Far from restrict free speech, the Correa government has sought to extend it by democratising the media.

He explained in an interview with Assange on Russia Today, that his government’s media policy is not anti-free speech.

Rather, it opposes media corporations that, through their monopoly on information, have tried to “destabilise our government to avoid any change in our region and lose the power that they have always flaunted”.

“The private media are big business with lucrative aims,” Correa said. “They have always attacked governments who want to change, governments who seek justice and equity.”

Such views were, in part, shared by the US embassy in Ecuador.

A US embassy cable from March 2009 released by WikiLeaks said there was some truth to Correa’s claim that “the Ecuadorian media play a political role, in this case the role of the opposition”.

The reason was evident: “Many media outlet owners come from the elite business class that feels threatened by Correa’s reform agenda, and defend their own economic interests via their outlets.”

Faced with this scenario, the Correa government, with the backing of its people, has sought to break this monopoly.

One way has been through the establishment of a public TV channel and giving support to community-based media outlets. This has been done via granting them licences and providing them with necessary equipment.

Another has been to democratise the existing media set-up.

In 2008, Ecuadorians voted overwhelmingly for a new constitution that, among other things, bans bank owners from having business interests in the media industry.

Last year, voters approved changes to the constitution that prohibits media corporations from owning or having shares in business interests in other industries, thereby avoiding potential conflicts of interest in reporting news.

The government has also tried to pass a new media law that would break up the corporate media monopoly. The law is being blocked by right-wing forces in parliament.

Under the new law, private media ownership would be restricted to 33% of all media outlets, with the state controlling a further 33% and community media having the largest share ― 34%.

It is these attempts to break the media dictatorship, democratise the right to information and ensure media corporations are not beyond the law, that explain the international media campaign to brand his government an “enemy of free speech”.

That Hartcher, like many other journalists across the globe, would come out against Correa and in defence of this media dictatorship is no surprise, as Ecuador’s media is merely a reflection of media ownership everywhere.
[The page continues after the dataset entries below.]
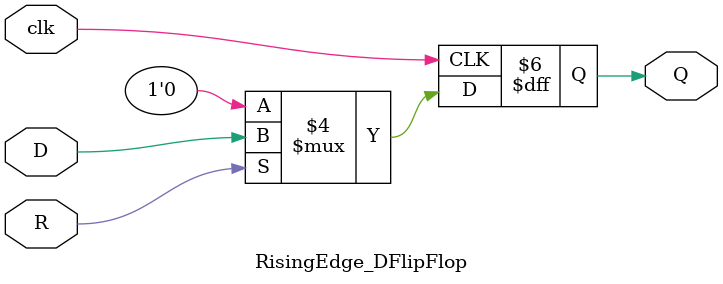
<source format=v>

module flipFlopStageEj3(
    inputY1,
    inputY2,
    inputClk,
    outputy1,
    outputy2,
    inputR
);

    input inputY1;
    input inputY2;
    input inputClk;
    output outputy1;
    output outputy2;
    input inputR;

    RisingEdge_DFlipFlop ffd1(inputY1,inputClk,outputy1,inputR);
    RisingEdge_DFlipFlop ffd2(inputY2,inputClk,outputy2,inputR);

endmodule

module RisingEdge_DFlipFlop(
    D,
    clk,
    Q,
    R
);

    input D; // Data input 
    input clk; // clock input 
    input R;
    output reg Q; // output Q 

    always @(posedge clk) 
    if (
        ~R
    ) begin
        Q <= 0;
    end else begin
        Q <= D; 
    end
endmodule


</source>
The SMH likes to portray itself as the intelligent and balanced alternative to the News Ltd media empire that controls 70% of Australia’s metropolitan press. But they are simply one more pillar of Australia’s profit-driven media dictatorship.

One example is SMH’s dealings with WikiLeaks itself.

When SMH signed an agreement with WikiLeaks to have exclusive access to leaked embassy cables, the newspaper’s editor-in-chief Peter Fray justified its decision to withhold the cables and the information contained in them on the grounds that “to put the material online would be to give access to our competitors in the local market”.

SMH’s right to make money trumped any right of the rest of society has to access the information.

This was not an exception. Fairfax’s director of organisational effectiveness, Mark Scott, explained in 2002, the driving philosophy behind the Fairfax media empire was its “strategy to create editorial to support maximising revenues from display advertising”.

Above freedom of information and speech, comes freedom to make as much money as possible, no matter what.

That is why, just as the US hates Assange for releasing information they wanted to keep secret, media corporations hate Ecuador for challenging their right to control information.

As long as a tiny handful of media corporations control this information and use it to pursue their own economic or political interests, their cries of “free speech” will continue to ring hollow.